RECORDS:

Segment Open

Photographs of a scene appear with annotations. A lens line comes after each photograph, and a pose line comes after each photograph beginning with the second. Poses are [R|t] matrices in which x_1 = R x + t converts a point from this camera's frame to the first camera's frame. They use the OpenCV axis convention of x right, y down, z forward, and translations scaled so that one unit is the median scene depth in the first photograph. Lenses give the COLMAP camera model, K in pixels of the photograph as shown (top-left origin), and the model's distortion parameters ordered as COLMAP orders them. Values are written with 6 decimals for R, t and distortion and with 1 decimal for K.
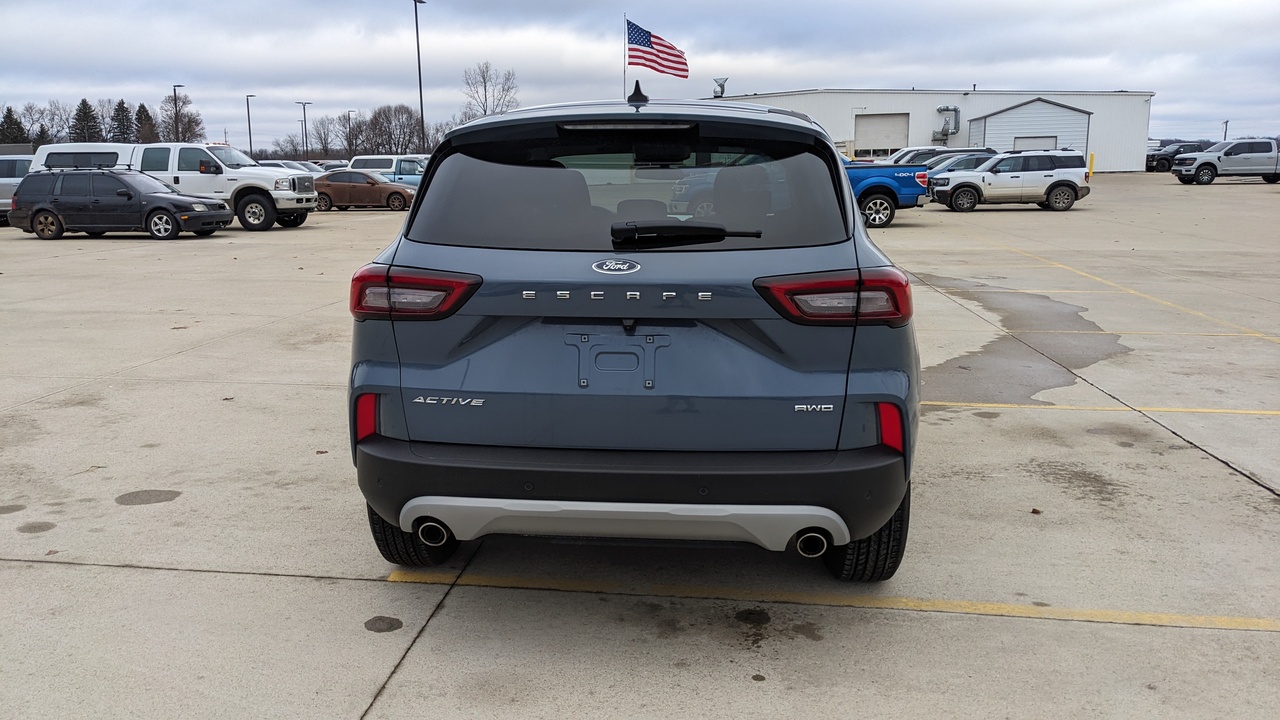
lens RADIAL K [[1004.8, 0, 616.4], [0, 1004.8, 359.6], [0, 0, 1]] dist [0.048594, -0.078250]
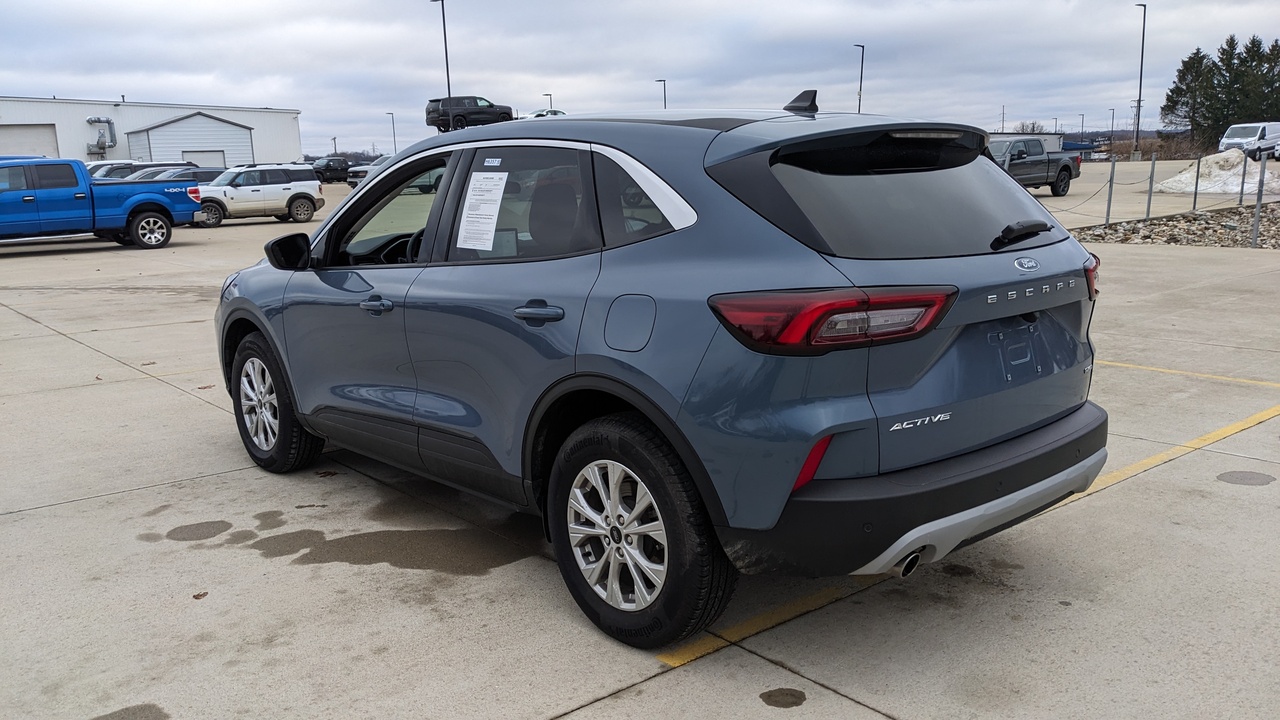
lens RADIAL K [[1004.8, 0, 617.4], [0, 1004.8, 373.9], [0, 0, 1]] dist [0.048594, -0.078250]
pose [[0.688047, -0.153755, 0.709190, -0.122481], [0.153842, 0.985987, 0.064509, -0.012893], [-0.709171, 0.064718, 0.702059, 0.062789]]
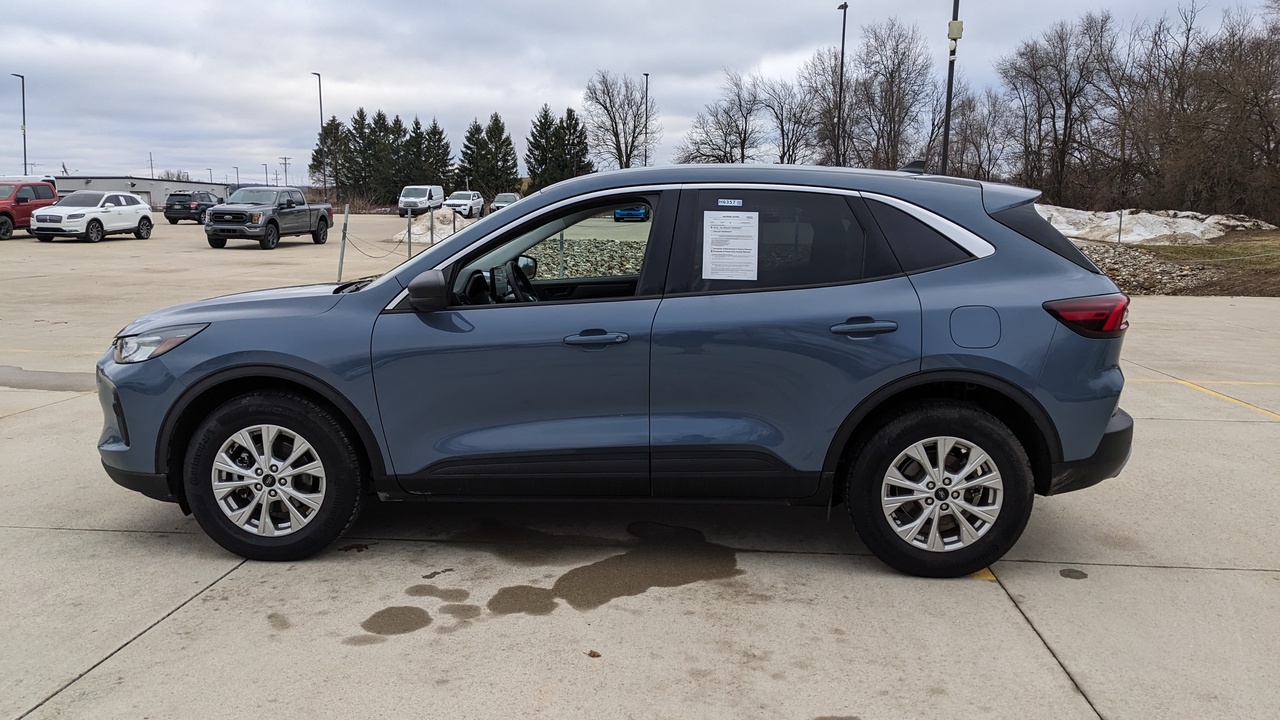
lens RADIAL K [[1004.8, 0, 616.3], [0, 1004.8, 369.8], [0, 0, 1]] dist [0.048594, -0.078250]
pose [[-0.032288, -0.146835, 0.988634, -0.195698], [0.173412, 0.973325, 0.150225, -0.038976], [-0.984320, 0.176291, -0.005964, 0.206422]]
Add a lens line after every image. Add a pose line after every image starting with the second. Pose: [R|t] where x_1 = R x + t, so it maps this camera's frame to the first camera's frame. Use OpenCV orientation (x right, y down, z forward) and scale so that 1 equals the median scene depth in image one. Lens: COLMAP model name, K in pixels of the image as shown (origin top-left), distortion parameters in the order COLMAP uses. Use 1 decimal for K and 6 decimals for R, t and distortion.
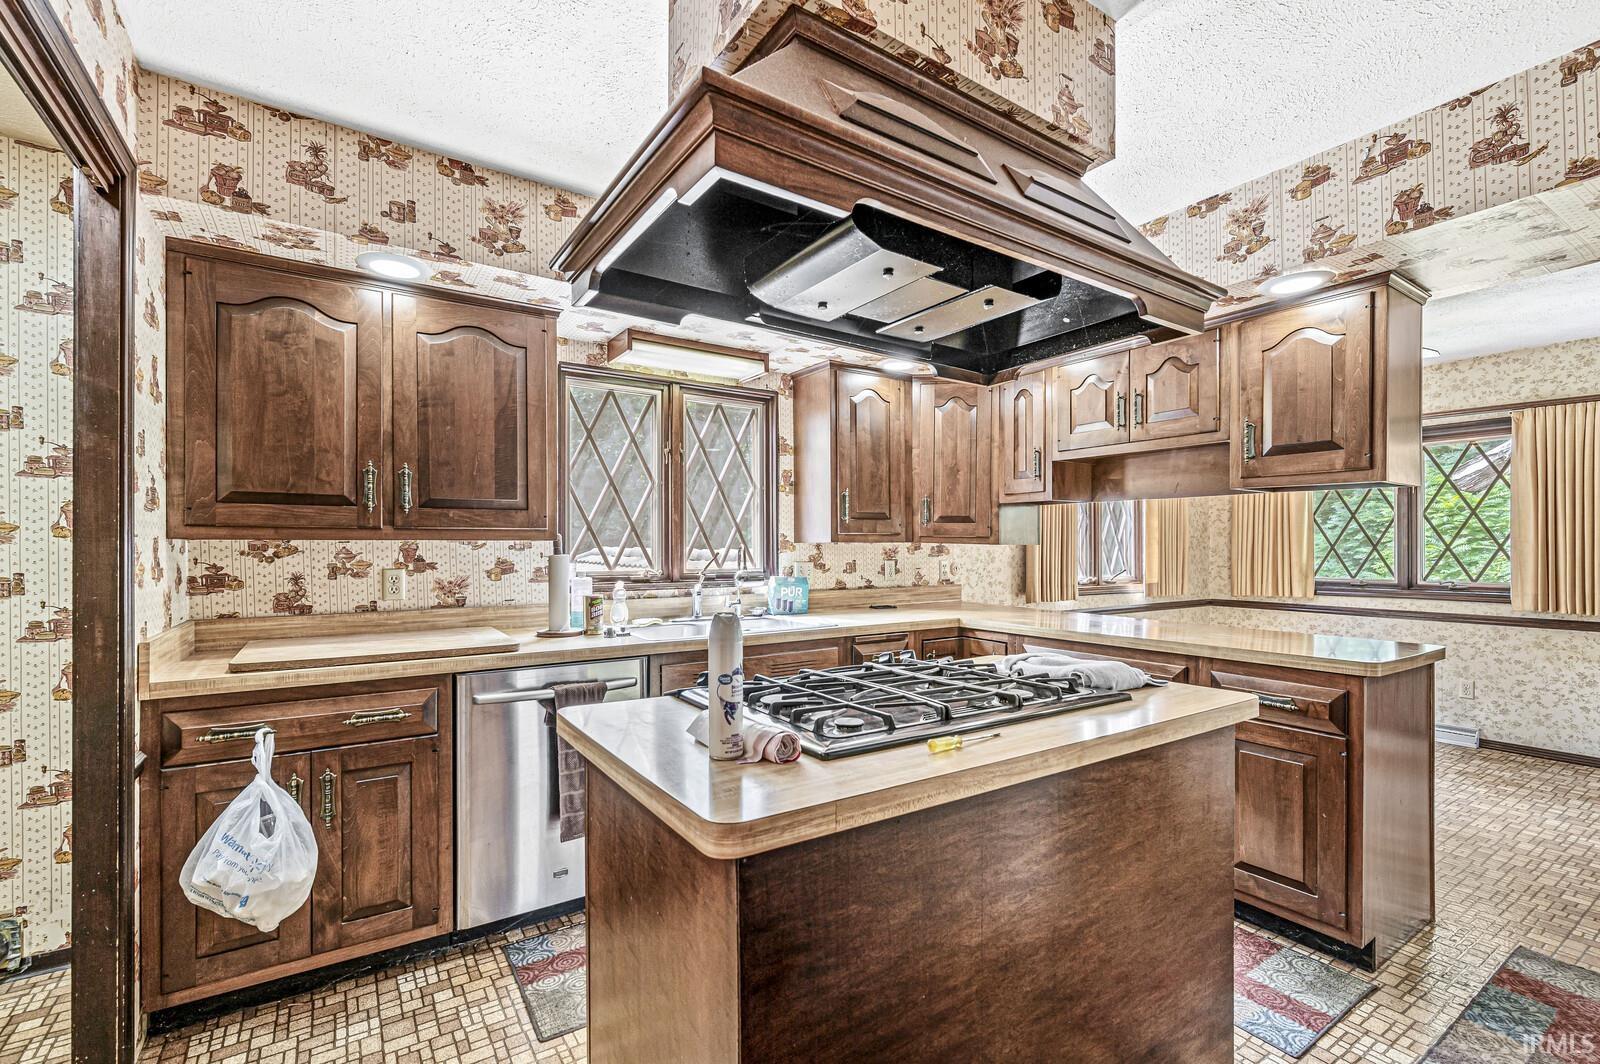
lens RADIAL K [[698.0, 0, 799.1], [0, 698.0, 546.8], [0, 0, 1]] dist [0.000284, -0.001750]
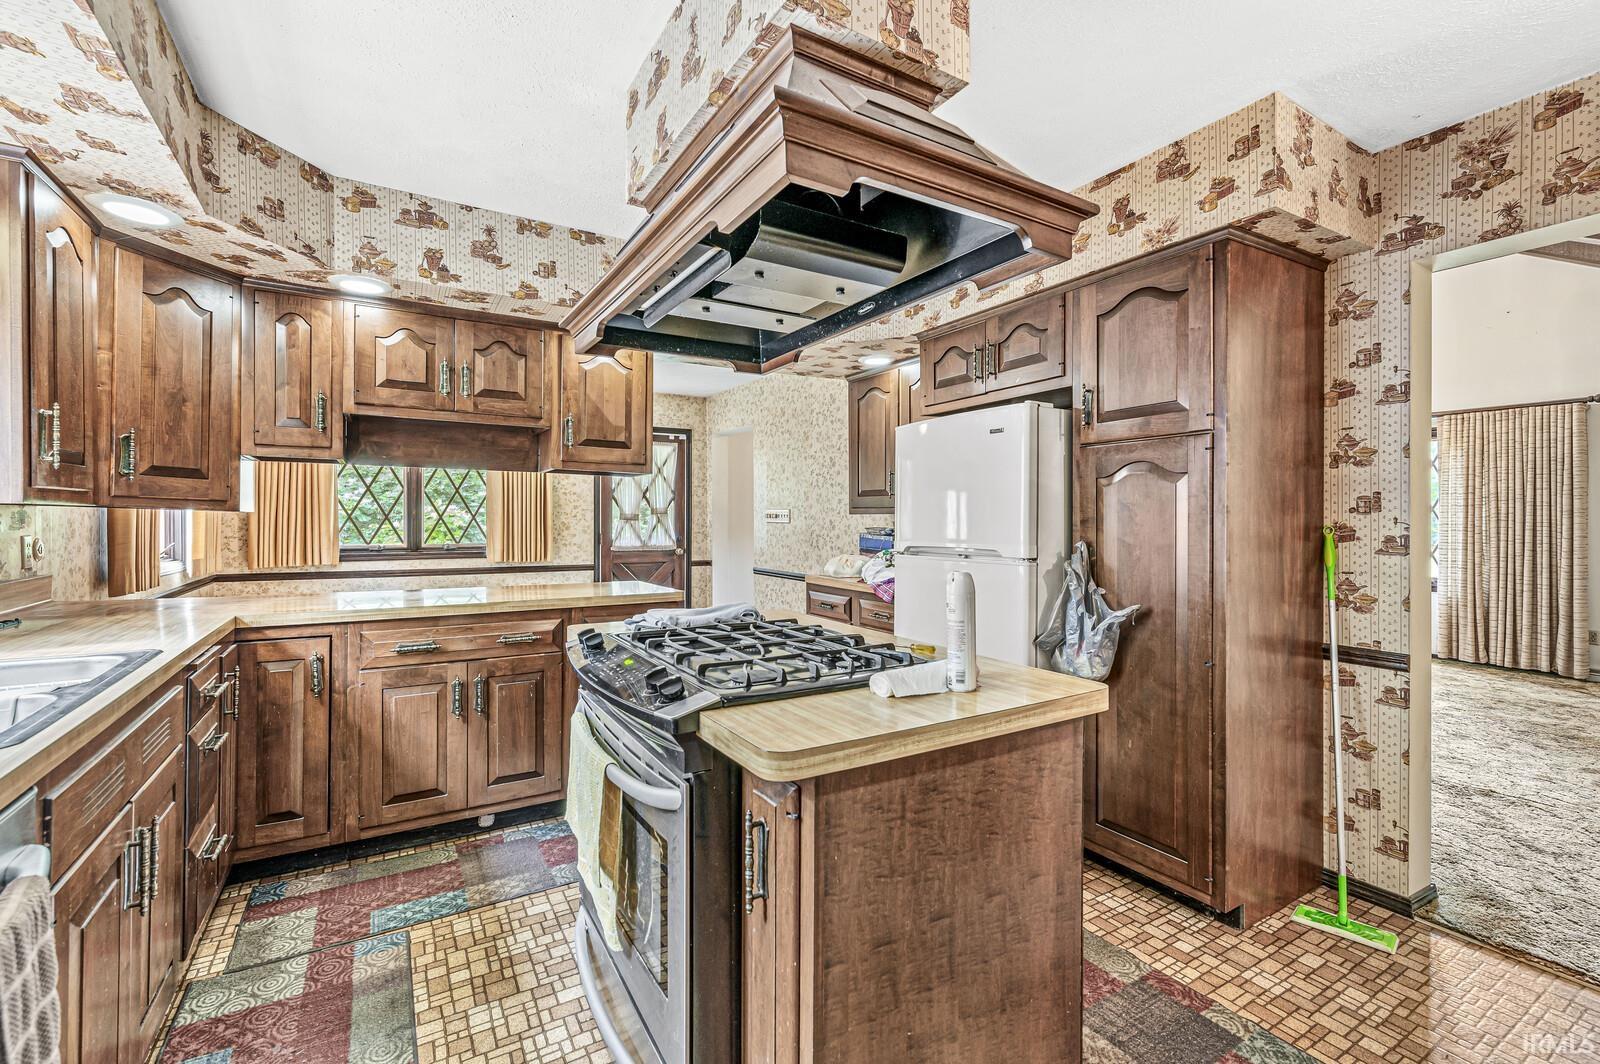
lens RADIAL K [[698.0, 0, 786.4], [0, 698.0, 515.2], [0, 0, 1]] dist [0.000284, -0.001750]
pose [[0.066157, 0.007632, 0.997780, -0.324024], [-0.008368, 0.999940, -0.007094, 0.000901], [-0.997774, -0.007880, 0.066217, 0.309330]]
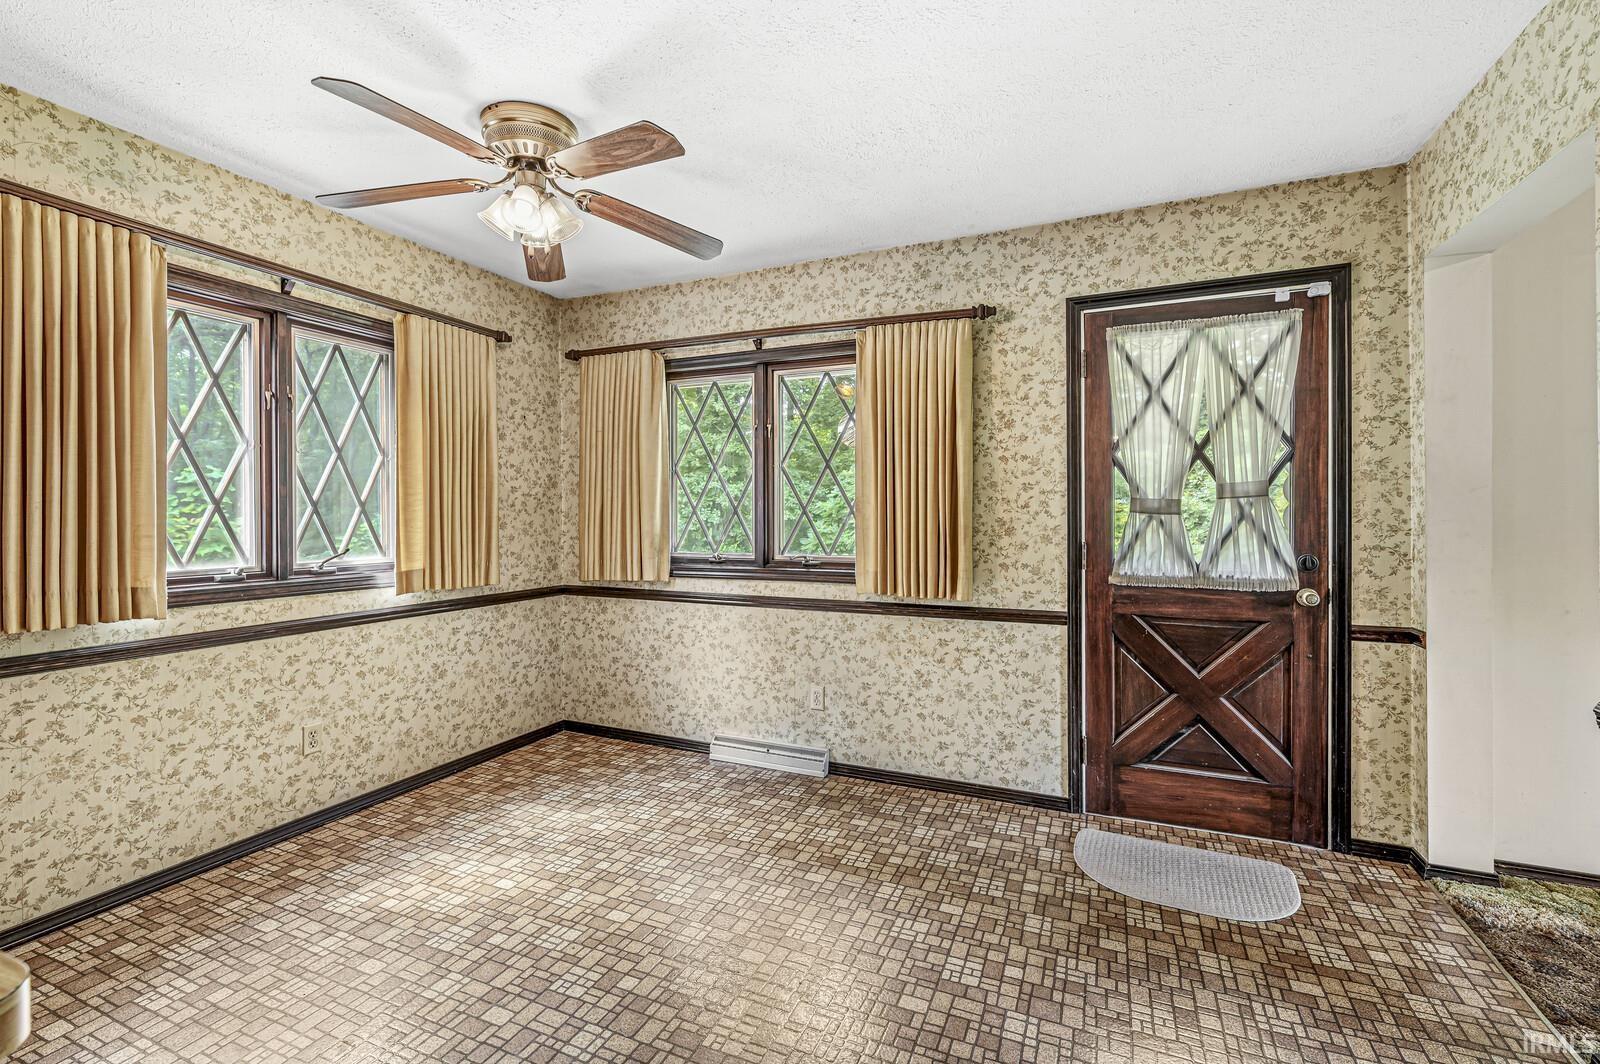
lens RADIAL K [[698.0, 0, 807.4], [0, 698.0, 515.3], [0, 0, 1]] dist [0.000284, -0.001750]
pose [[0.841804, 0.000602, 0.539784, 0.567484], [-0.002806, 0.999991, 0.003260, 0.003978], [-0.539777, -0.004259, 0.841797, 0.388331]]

Segment Closed

Leave the pictures out and print the records above exactly as they stand.

Photographs of a scene appear with annotations. A lens line comes after each photograph, and a pose line comes after each photograph beginning with the second. Poses are [R|t] matrices in which x_1 = R x + t converts a point from this camera's frame to the first camera's frame. They use the OpenCV axis convention of x right, y down, z forward, and translations scaled so that one unit is the median scene depth in the first photograph. Lenses give the COLMAP camera model, K in pixels of the photograph as shown (top-left origin), and the model's distortion parameters ordered as COLMAP orders them. Values are written with 6 decimals for R, t and distortion and with 1 decimal for K.
lens RADIAL K [[1004.8, 0, 616.4], [0, 1004.8, 359.6], [0, 0, 1]] dist [0.048594, -0.078250]
lens RADIAL K [[1004.8, 0, 617.4], [0, 1004.8, 373.9], [0, 0, 1]] dist [0.048594, -0.078250]
pose [[0.688047, -0.153755, 0.709190, -0.122481], [0.153842, 0.985987, 0.064509, -0.012893], [-0.709171, 0.064718, 0.702059, 0.062789]]
lens RADIAL K [[1004.8, 0, 616.3], [0, 1004.8, 369.8], [0, 0, 1]] dist [0.048594, -0.078250]
pose [[-0.032288, -0.146835, 0.988634, -0.195698], [0.173412, 0.973325, 0.150225, -0.038976], [-0.984320, 0.176291, -0.005964, 0.206422]]
Add a lens line after every image. Add a pose line after every image starting with the second. Pose: [R|t] where x_1 = R x + t, so it maps this camera's frame to the first camera's frame. Use OpenCV orientation (x right, y down, z forward) and scale so that 1 equals the median scene depth in image one. Lens: COLMAP model name, K in pixels of the image as shown (origin top-left), distortion parameters in the order COLMAP uses. Use 1 decimal for K and 6 decimals for R, t and distortion.
lens RADIAL K [[698.0, 0, 799.1], [0, 698.0, 546.8], [0, 0, 1]] dist [0.000284, -0.001750]
lens RADIAL K [[698.0, 0, 786.4], [0, 698.0, 515.2], [0, 0, 1]] dist [0.000284, -0.001750]
pose [[0.066157, 0.007632, 0.997780, -0.324024], [-0.008368, 0.999940, -0.007094, 0.000901], [-0.997774, -0.007880, 0.066217, 0.309330]]
lens RADIAL K [[698.0, 0, 807.4], [0, 698.0, 515.3], [0, 0, 1]] dist [0.000284, -0.001750]
pose [[0.841804, 0.000602, 0.539784, 0.567484], [-0.002806, 0.999991, 0.003260, 0.003978], [-0.539777, -0.004259, 0.841797, 0.388331]]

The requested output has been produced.